The Good Luck of Right Now(12)



“And my mom’s blood too,” I said, although I’m not sure why.

Father McNamee had never spoken to me like this before, even when he was fall-down drunk. But Mom had often spoken of my father’s visions. She once told me that my dad would close his eyes so tightly that all he could see was the color red—and then he would hear the unknowable voices of angels, which he described as the high-pitched noise wind makes when rushing through leafy forests, only more musical and divine—and he could understand the angels.

“She lives on through you,” Father McNamee said. “Your mother. That’s true.”

When it was clear he wasn’t going to say anything else, I said, “Do you really want to live with me?”

“I do.”

“Why?”

“God told me to do something a long time ago, but I’m only getting around to it now. Mostly because God is giving me the silent treatment at the present moment.”

“What?”

“Am I not speaking clearly?”

“No. I mean, yes,” I said. This was a lot to take in. “What exactly did God tell you?”

“‘Defrock yourself and live with Bartholomew Neil.’ Again, it was a long time ago. I think God is mad at me, because I didn’t listen.”

I shook my head. God would never speak to Father McNamee about me. What he said was not true. Father McNamee was just trying to make me feel better. Telling white lies. Pretending. Including me in his calling, because he knew I am not called and felt sorry for me.

“You look surprised, Bartholomew. God speaks to people all throughout the Bible. He’s always talking to people.”

I stared at my mushroom pizza slice and thought about how far Father McNamee had fallen. I began to worry that the squidlike cancer was now attacking his brain too.

“You have nothing to say to me, Bartholomew? No word from God? Nothing?” He looked up at me, raised his whiskey glass, and said, “So?”

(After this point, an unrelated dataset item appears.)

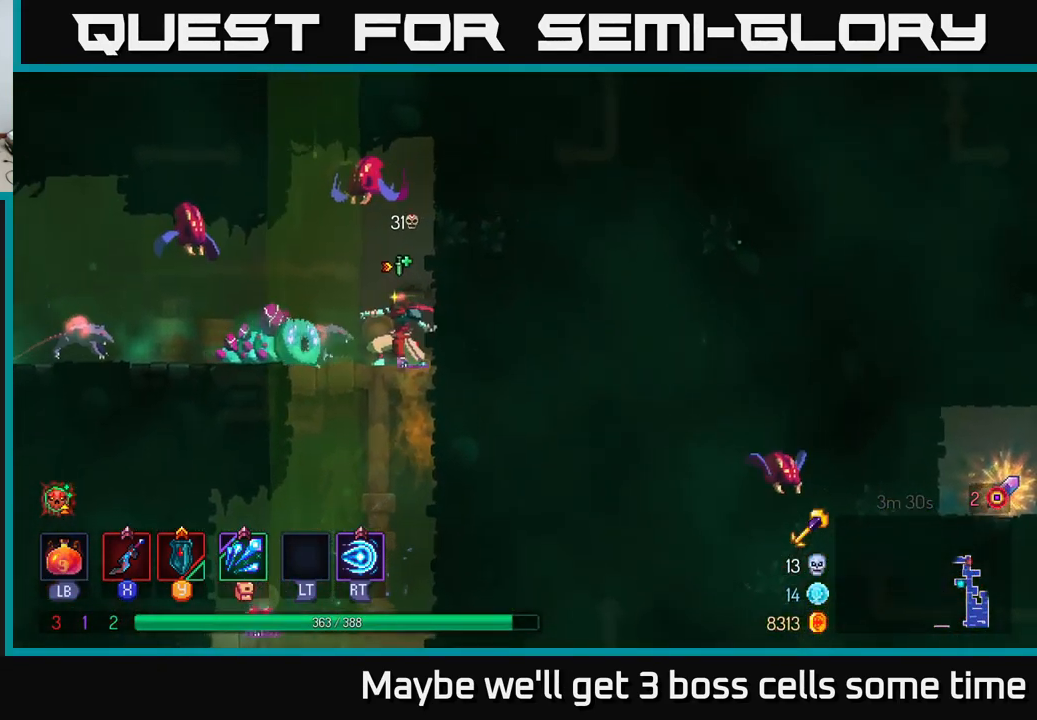
{"buttons": [], "left_stick": "left", "right_stick": "center", "events": [[16, "X", "up"], [133, "X", "down"], [200, "X", "up"]]}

“Why would you want to live with me?”

“I think God has a plan for you,” Father McNamee said. “Unfortunately, God no longer speaks to me. So I don’t know what exactly that plan might be. But the good news is that I’m here to help you carry it out, if you’re game.” He took another shot of whiskey and said, “So what’s the plan, Bartholomew?”

I just looked at him.

“You really don’t know, do you?” he said, tilting his head sideways and squinting at me through his bushy white circle of beard and hair. “God hasn’t spoken to you lately?”

“I have no idea.”

“None at all? Not even a suspicion? An inclination? A feeling? Nothing?”

I shook my head and felt embarrassed.

“You’ve heard no calling?”

“Sorry,” I said, because I hadn’t heard anything remotely like a calling.

“Then I guess we wait,” he said. “And I will pray. God may no longer speak to me, but maybe He’s still listening.”

“Forgive me, Father, but are you serious about all of this? This isn’t a joke?”

“No joke,” Father McNamee said.

“Are you really leaving the Catholic Church?”

“I have officially defrocked myself. I’m not leaving—I’ve left.”

“Can I still confess my sins to you?”

“Technically, no. Not as a Catholic. But as a man, certainly.”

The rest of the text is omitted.